In my course on the Hebrew Bible, we have talked about the remarkable cultural endurance of the Bible’s stories and characters. I recently accompanied my students to Boston’s Museum of Science to see the Dead Sea Scrolls exhibition. We marveled at the miraculous preservation of these texts: both the physical scrolls and the words within them that have been preserved almost unchanged over millennia.
The old within the new was also a theme of our Northeastern program in Israel this summer. In May and June, I spent five intense (and fabulous) weeks in Israel with 14 Northeastern students on a Dialogue of Civilizations program focused on Israeli literature, art, and politics. We heard many thoughtful perspectives. We traversed Israel from Safed in the Galilee to Sde Boker in the Negev, returning to home bases in Jerusalem and Tel Aviv (Read more here). In the classroom and on the road, our Northeastern students were exemplary: intellectually curious, engaged learners, culturally respectful, open, and kind. We are planning another Israel Dialogue for the coming July. In addition, we offer Jewish Studies credit for two Dialogues to Europe that study the Holocaust (Read more here).
In August, I also traveled to Poland and St. Petersburg. My journey was personal as well as professional. I walked the streets where my mother lived as a child and stood on the platform in Auschwitz where my father saw his parents, brothers, and sisters for the last time before they, among an unthinkable number of others, died cruel deaths. In Warsaw, we previewed the new Museum of the History of Polish Jews, which promises to be a unique educational resource, preserving the memory of a once vibrant culture. In St. Petersburg, our small group of academics was privileged to see the Leningrad Codex, the oldest extant complete Masoretic manuscript of the Hebrew Bible.
My strong convictions about the value of a Humanities education were reinforced by these confrontations with both the depths of inhumanity and the heights of human achievements. When I returned this fall, I accepted an offer to serve as Director of the Humanities Center at Northeastern. Over the last few years, the Jewish Studies Program and the Humanities Center have developed a close relationship, partnering on such major events as the Morton E. Ruderman Memorial Lectureship (which has brought Art Spiegelman and Nathan Englander to campus) and Northeastern’s annual Holocaust Awareness Week. I am hopeful that through my new role, these collaborations will be fortified and the position of Jewish Studies enhanced.
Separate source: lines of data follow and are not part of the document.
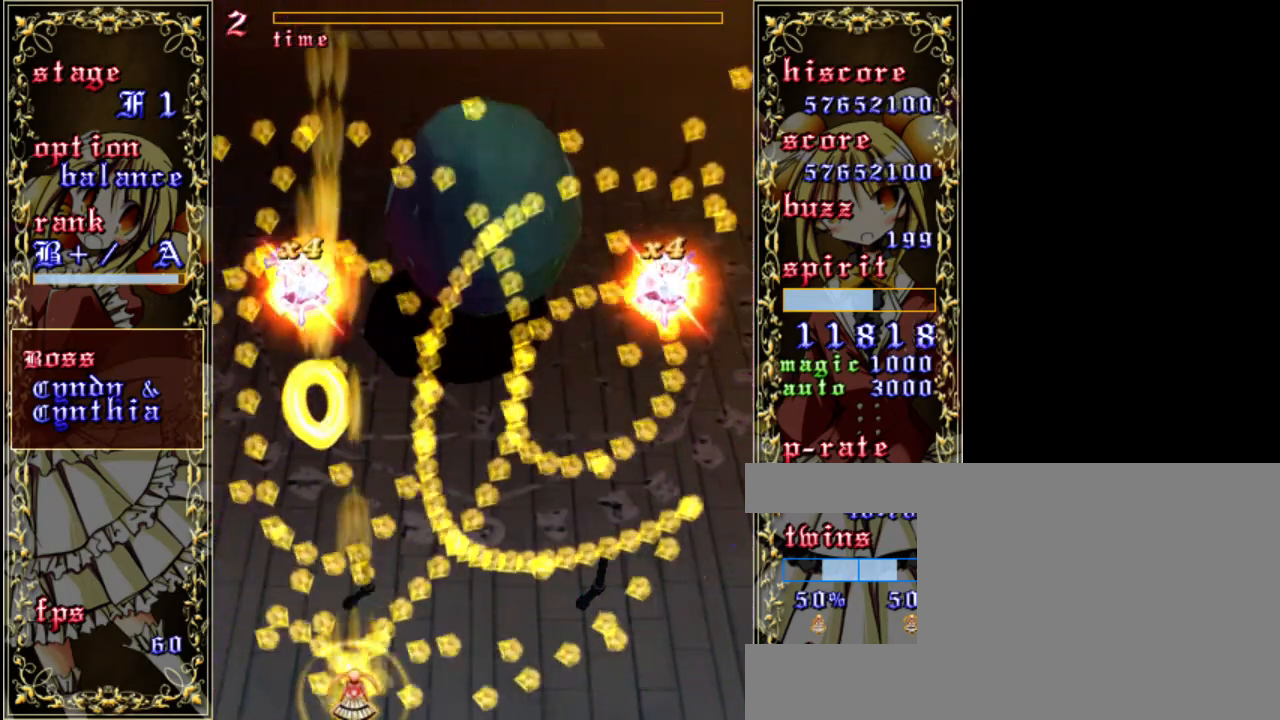
{"keys": ["up", "z"], "events": [[117, "left", "up"], [383, "up", "down"], [483, "shift", "up"]]}
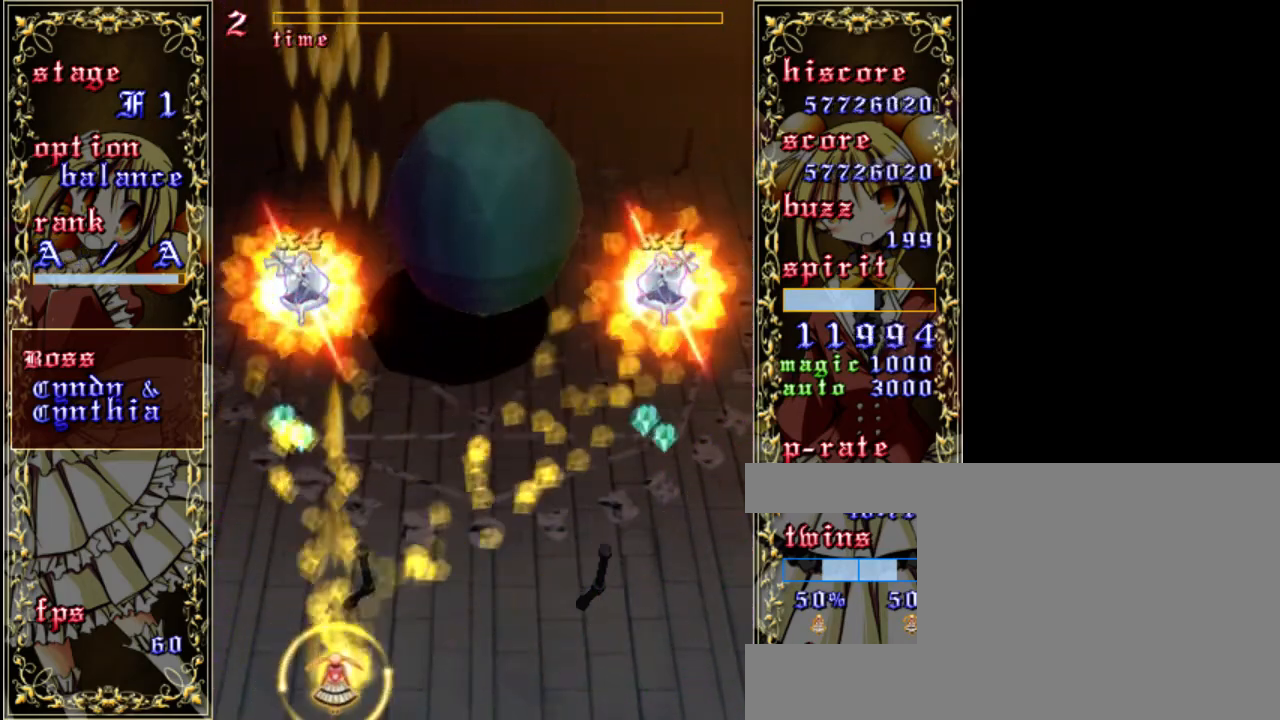
{"keys": ["down", "right", "z"], "events": [[350, "up", "up"], [417, "right", "down"], [450, "down", "down"]]}
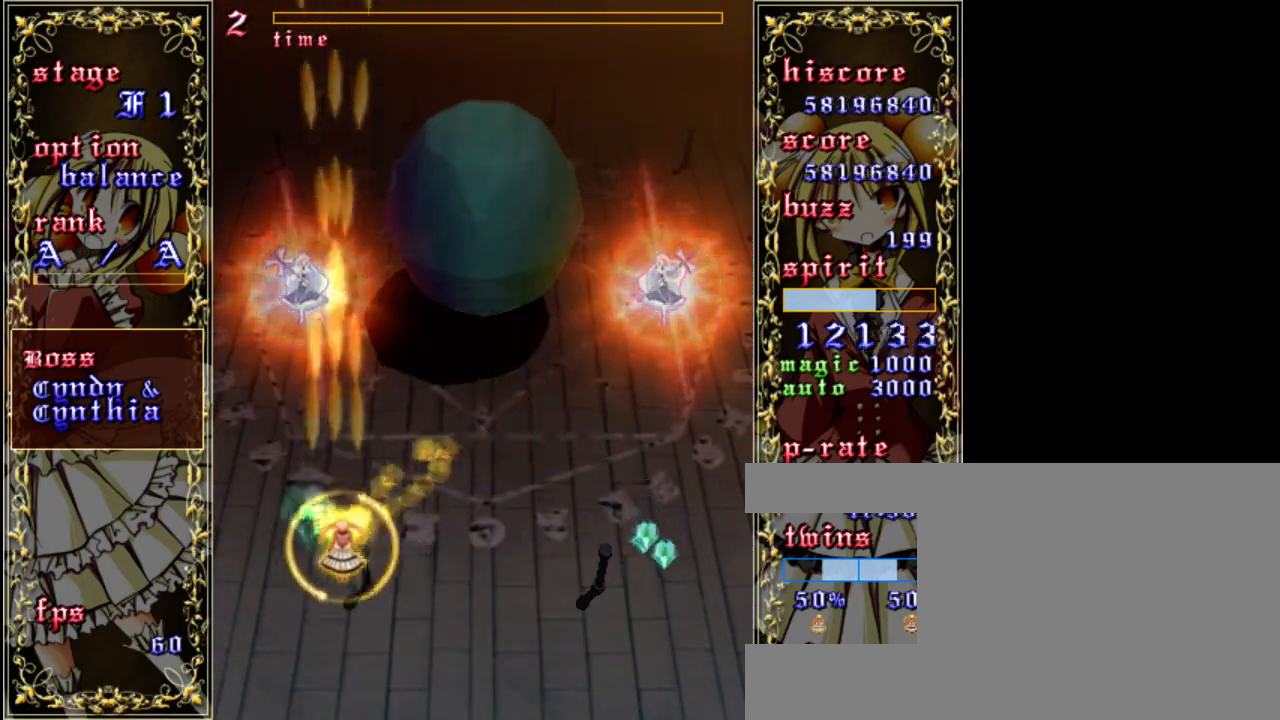
{"keys": ["right", "z"], "events": [[250, "a", "down"], [383, "down", "up"], [417, "a", "up"]]}
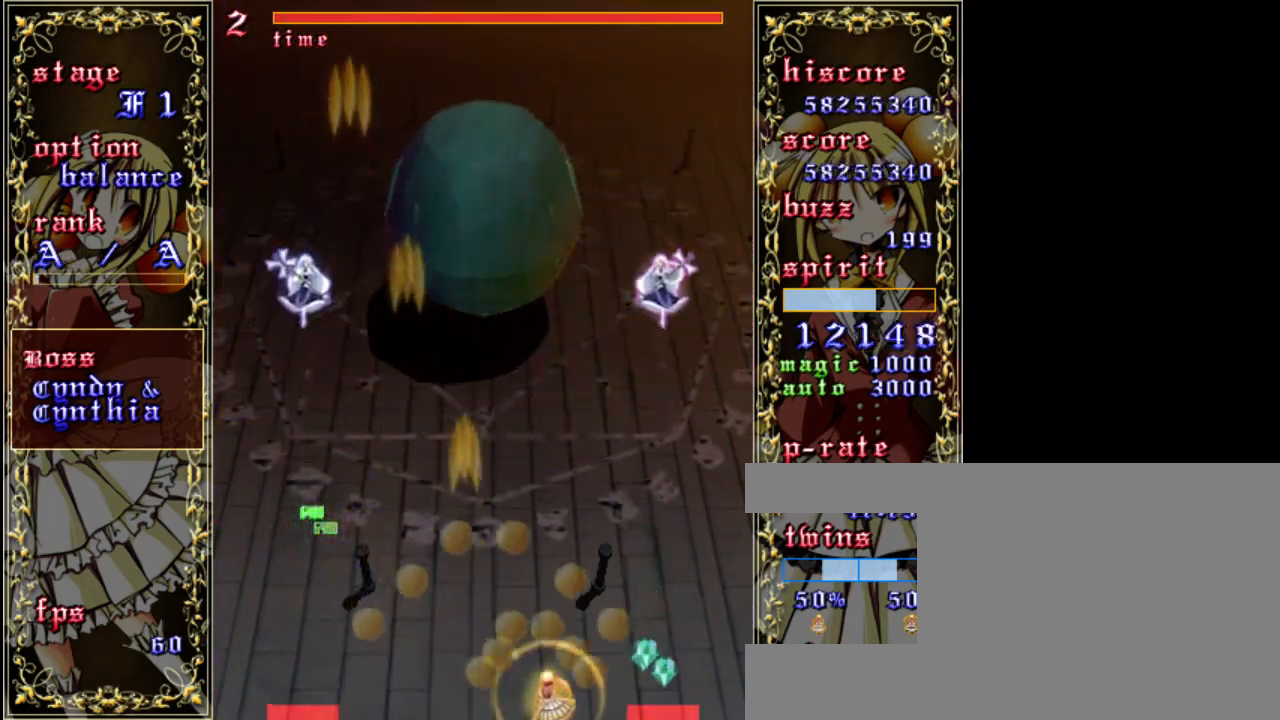
{"keys": ["left", "z"], "events": [[183, "left", "down"], [217, "right", "up"]]}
I will continue to direct Jewish Studies, and we have expanded our leadership team. I am pleased to announce that Laurel Leff, Associate Professor of Journalism and a member of our Executive Committee, has agreed to serve as a co-Associate Director of Jewish Studies, together with longtime Associate Director Jennifer Sartori. I am very grateful to Professors Leff and Sartori for their energy and expertise and for supporting the people who sustain our vibrant program. Professor Leff will also chair this year’s Holocaust Awareness Committee.
Professor Sartori and Executive Committee member Professor Josh Jacobson have undertaken a thorough review of the Jewish Studies curriculum. I want to thank them for the many hours they spent this summer poring over syllabi and other programs’ curricula with an eye towards reviewing our major and minor requirements, ensuring that the appropriate courses are part of our offerings, and increasing the visibility of our classes. I am pleased to see our curriculum expand, with a new course on Anti-Semitism in 20th-Century American Literature and Film, taught by adjunct Professor Larry Lowenthal, as well as a new course on Covering the Conflict: The Media and the Middle East and a revamped course on Jewish Film and Fiction, both taught by Professor James Ross.
We are looking forward to further curricular expansion in Israel Studies with the arrival on campus of Professor Dov Waxman in the fall of 2014. A professor of political science, international affairs, and Jewish Studies and a renowned scholar of Israeli politics and foreign policy, Arab-Israeli relations, and Middle East politics, Waxman will build on our success with this summer’s Dialogue of Civilizations program in Israel and will help to develop a robust Israel Studies program at Northeastern. Professor Waxman is already serving this year as co-director of Northeastern’s Middle East Center and recently presented a lecture on his research on the American Jewish community’s relationship to Israel.
Thank you for your interest in and support for Jewish Studies at Northeastern.